Part of this educational training has extended to physical therapists like Daniel Deuel, who met Rudin while working in UW Health’s Pain Clinic. Deuel sees physical therapy as a way to make up for the lack of comfort in making hEDS diagnoses.
“Not many physicians are necessarily as hands-on with patients or as familiar with the musculo-skeletal system to that degree of intimacy,” Deuel said. “And that’s where physical therapy comes in.”
Deuel said physical therapists have an advantage in recognizing abnormal ranges of motion, skin irregularities and unusual scarring typical among people with EDS.
Rudin started training the Pain Clinic’s therapists to complete the diagnostic workup for people with hEDS in 2025. Though they can’t make an official diagnosis, completing the workup makes accessing future care easier, Deuel said.
Key to making this change is raising awareness among providers and universities, especially around how common hEDS really is, he added.
“Health care providers are taught, ‘If you hear hoofbeats, think horses, not zebras,’ because in America — in the West — if you’re hearing hoofbeats, it’s probably a horse, not a zebra,” Deuel said. “But sometimes it is a zebra.”
Part of instilling this message comes from public health campaigns.

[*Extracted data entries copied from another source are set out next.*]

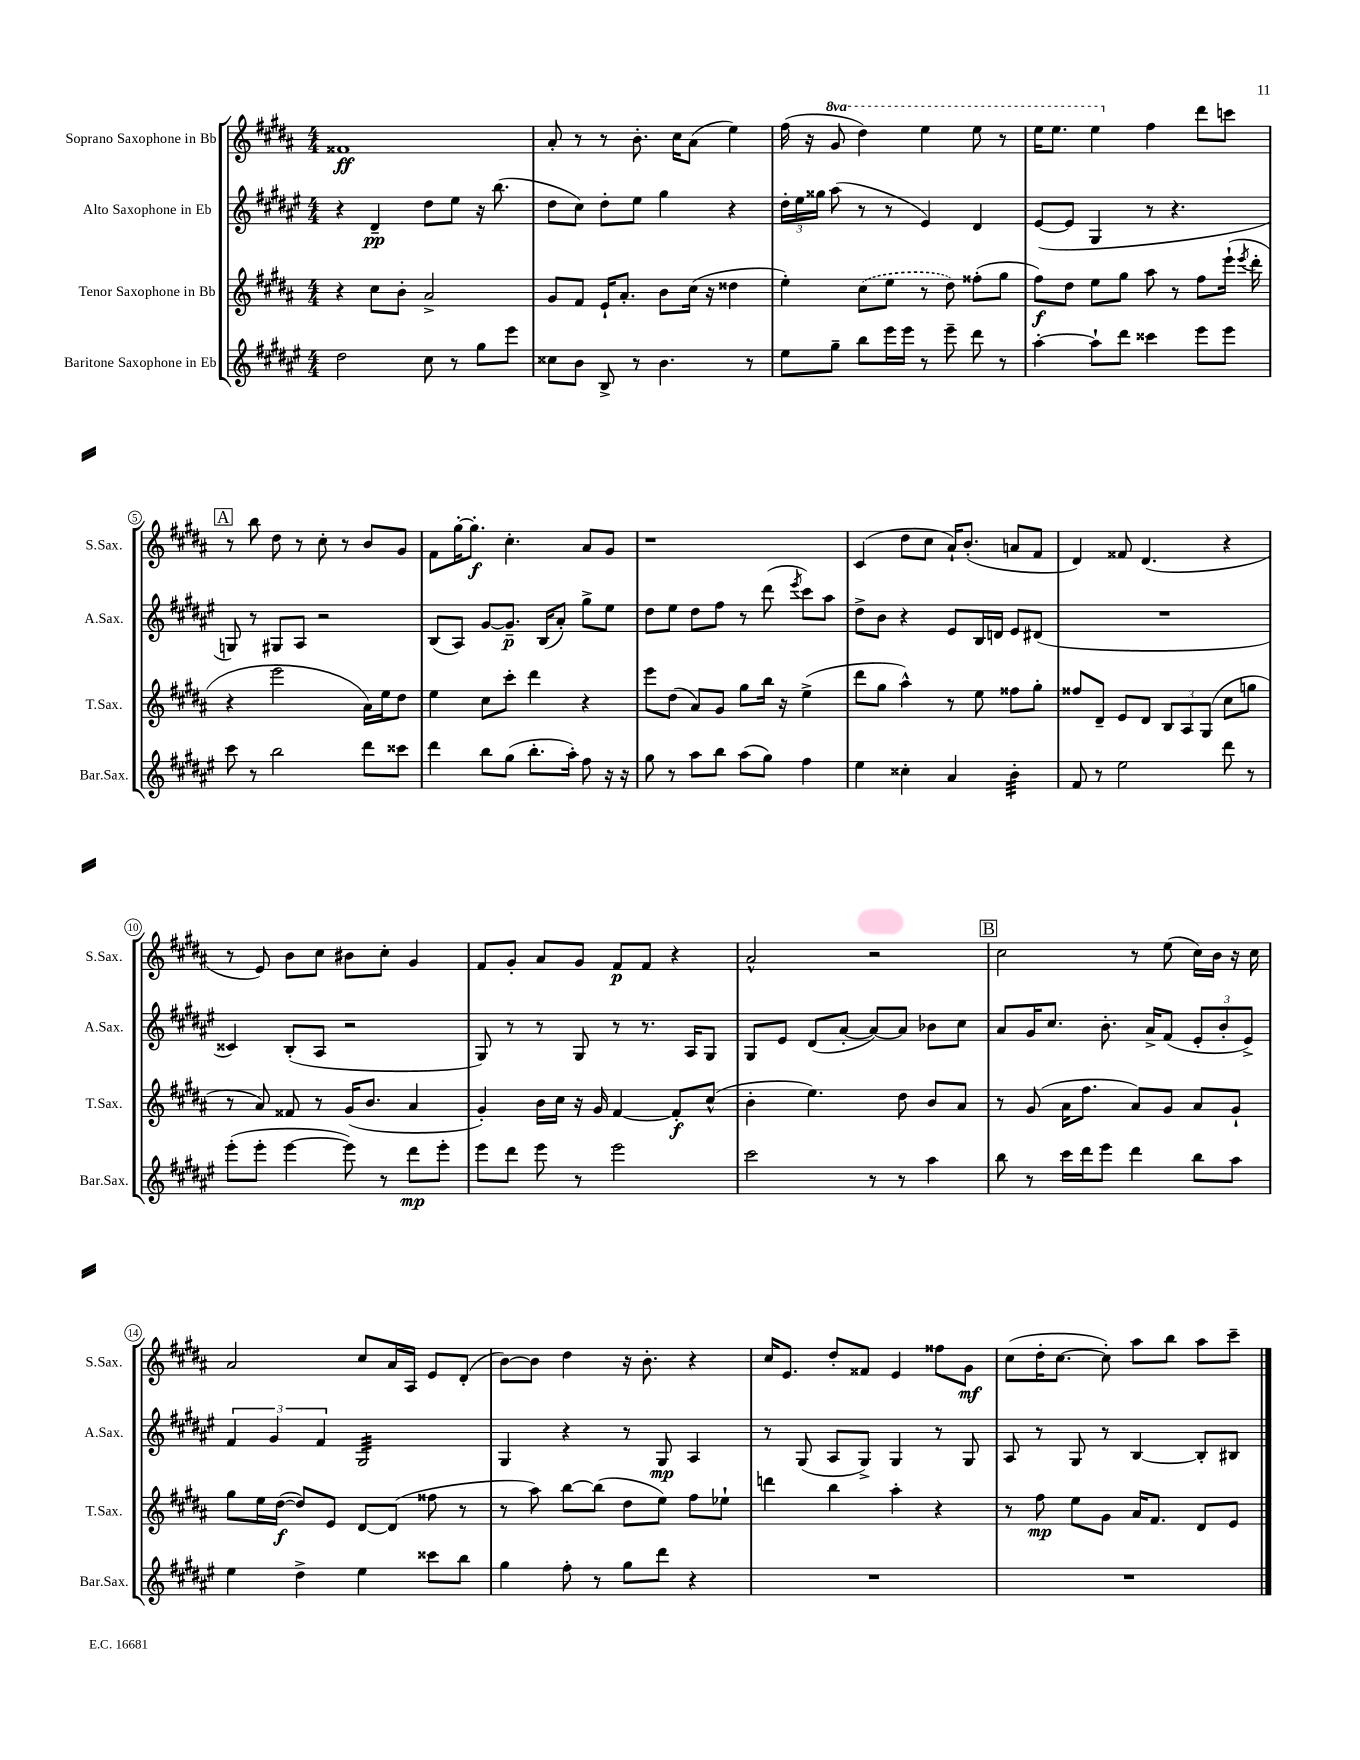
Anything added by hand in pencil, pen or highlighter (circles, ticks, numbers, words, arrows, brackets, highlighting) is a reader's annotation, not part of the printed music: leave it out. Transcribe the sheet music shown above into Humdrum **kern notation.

**kern	**kern	**kern	**kern
*staff4	*staff3	*staff2	*staff1
*clefG2	*clefG2	*clefG2	*clefG2
*k[f#c#g#d#a#e#]	*k[f#c#g#d#a#]	*k[f#c#g#d#a#e#]	*k[f#c#g#d#a#]
*M4/4	*M4/4	*M4/4	*M4/4
2dd#	4r	4r	1f##
.	8cc#	4d#~	.
.	8b'	.	.
8cc#	2a#^	8dd#	.
8r	.	8ee#	.
8gg#	.	16r	.
.	.	(8.bb	.
8eee#	.	.	.
=	=	=	=
8cc##	8g#	8dd#	8a#'
8b	8f#	8cc#)	8r
8B^	16e`	8dd#'	8r
.	8.a#'	.	.
8r	.	8ee#	8.b'
4.b	8b	4gg#	.
.	.	.	16cc#
.	(16cc#	.	(8a#
.	16r	.	.
.	4dd##	4r	4ee)
8r	.	.	.
=	=	=	=
8ee#	4ee')	24dd#'	(16ff#
.	.	24ee#	.
.	.	.	16r
.	.	24gg##	.
8gg#~	.	(8aa#	8gg#
8bb	(8cc#	8r	4ddd#)
16eee#	8ee	8r	.
16eee#	.	.	.
8r	8r	4e#)	4eee
8eee#~	8dd#)	.	.
8ddd#	(8ff##'	4d#	8eee
8r	8gg#	.	8r
=	=	=	=
[4aa#'	8ff#)	([8e#	16eee
.	.	.	8.eee
.	8dd#	8e#]	.
8aa#`]	8ee	4G#	4eee
8ddd#	8gg#	.	.
4ccc##	8aa#	8r	4ff#
.	8r	4.r	.
8eee#	8ff#	.	8ddd#
8eee#	(16eee`	.	8ccc
.	8qeee	.	.
.	16ddd#'	.	.
=	=	=	=
8ccc#	4r	8G)	8r
8r	.	8r	8bb
2bb	2eee	8G#	8dd#
.	.	8A#	8r
.	.	2r	8cc#'
.	.	.	8r
8ddd#	16a#)	.	8b
.	16ee	.	.
8ccc##	8dd#	.	8g#
=	=	=	=
4ddd#	4ee	(8B	8f#
.	.	8A#)	[16gg#'
.	.	.	8.gg#']
8bb	8cc#	[8g#	.
(8gg#	8ccc#'	8.g#~]	4.cc#'
8.bb'	4ddd#	.	.
.	.	(16B	.
.	.	8a#')	.
16aa#')	.	.	.
8ff#	4r	8gg#^	8a#
16r	.	8ee#	8g#
16r	.	.	.
=	=	=	=
8gg#	8eee	8dd#	1r
8r	(8dd#	8ee#	.
8aa#	8a#)	8dd#	.
8bb	8g#	8ff#	.
(8aa#	8gg#	8r	.
8gg#)	16bb	(8ddd#	.
.	16r	.	.
.	.	8qeee#	.
4ff#	(4ee^	8ccc#)	.
.	.	8aa#	.
=	=	=	=
4ee#	8ddd#	8dd#^	(4c#
.	8gg#	8b	.
4cc##'	4aa#^^)	4r	8dd#
.	.	.	8cc#
4a#	8r	8e#	16a#`)
.	.	.	(8.b'
.	8ee	16B	.
.	.	16d	.
4b'	8ff##	8e#	8a
.	8gg#'	(8d#	8f#
=	=	=	=
8f#	8ff##	1r	4d#)
8r	8d#~	.	.
2ee#	8e	.	8f##
.	8d#	.	(4.d#
.	12B	.	.
.	12A#	.	.
.	(12G#	.	.
8ddd#	8cc#	.	4r
8r	8gg	.	.
=	=	=	=
(8eee#'	8r	4c##)	8r
8eee#'	8a#)	.	8e)
[4eee#	8f##	(8B'	8b
.	8r	8A#	8cc#
8eee#])	(16g#	2r	8b#
.	8.b	.	.
8r	.	.	8cc#'
8ddd#	4a#	.	4g#
8eee#'	.	.	.
=	=	=	=
8eee#	4g#')	8G#)	8f#
8ddd#	.	8r	8g#'
8eee#	16b	8r	8a#
.	16cc#	.	.
8r	16r	8G#	8g#
.	16g#	.	.
2eee#	[4f#	8r	8f#
.	.	8.r	8f#
.	8f#']	.	4r
.	.	16A#	.
.	(8cc#^^	8G#	.
=	=	=	=
2ccc#	4b'	8G#	2a#^^
.	.	8e#	.
.	4.ee)	(8d#	.
.	.	[8a#'	.
8r	.	8a#_)	2r
8r	8dd#	8a#]	.
4aa#	8b	8b-	.
.	8a#	8cc#	.
=	=	=	=
8bb	8r	8a#	2cc#
8r	(8g#	16g#	.
.	.	8.cc#	.
16ccc#	16a#	.	.
16ddd#	8.ff#	.	.
8eee#	.	8.b'	.
4ddd#	8a#)	.	8r
.	.	16a#^	.
.	8g#	(8f#	(8ee
8bb	8a#	12e#'	16cc#)
.	.	.	16b
.	.	12b'	.
8aa#	8g#`	.	16r
.	.	12e#^)	.
.	.	.	16cc#
=	=	=	=
4ee#	8gg#	6f#	2a#
.	16ee	.	.
.	.	6g#	.
.	([16dd#	.	.
4dd#^	8dd#])	.	.
.	.	6f#	.
.	8e	.	.
4ee#	[8d#	2G#	8cc#
.	(8d#]	.	16a#
.	.	.	16A#
8ccc##	8ff##	.	8e
8bb	8r	.	(8d#'
=	=	=	=
4gg#	8r	4G#	[8b)
.	8aa#)	.	8b]
8ff#'	[8bb	4r	4dd#
8r	(8bb]	.	.
8gg#	8dd#	8r	16r
.	.	.	8.b'
8ddd#	8ee)	8G#	.
4r	8ff#	4A#	4r
.	8ee-`	.	.
=	=	=	=
1r	4ddd	8r	16cc#
.	.	.	8.e
.	.	(8G#	.
.	4bb	8A#	8dd#'
.	.	8G#^)	8f##
.	4aa#'	4G#	4e
.	4r	8r	8ff##
.	.	8G#	8g#
=	=	=	=
1r	8r	8A#	(8cc#
.	8ff#	8r	16dd#'
.	.	.	[8.cc#
.	8ee	8G#	.
.	8g#	8r	8cc#'])
.	16a#	[4B	8aa#
.	8.f#	.	.
.	.	.	8bb
.	8d#	8B']	8aa#
.	8e	8B#	8ccc#~
==	==	==	==
*-	*-	*-	*-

EDS Wisconsin, an advocacy group, facilitated Gov. Tony Evers’ declaration that May 2025 be an awareness month for EDS and other hypermobility spectrum disorders. The Ehlers-Danlos Society continues to raise awareness and boost research around genetic ties to hEDS, despite cuts to the National Institutes of Health threatening funding for research more broadly.
Rudin takes this as a sign of reassurance.
“There are doctors out there who care,” Rudin said. “We don’t have perfect answers, and we probably don’t have fast answers to all the questions and solutions to all the problems. But we really are working on it.”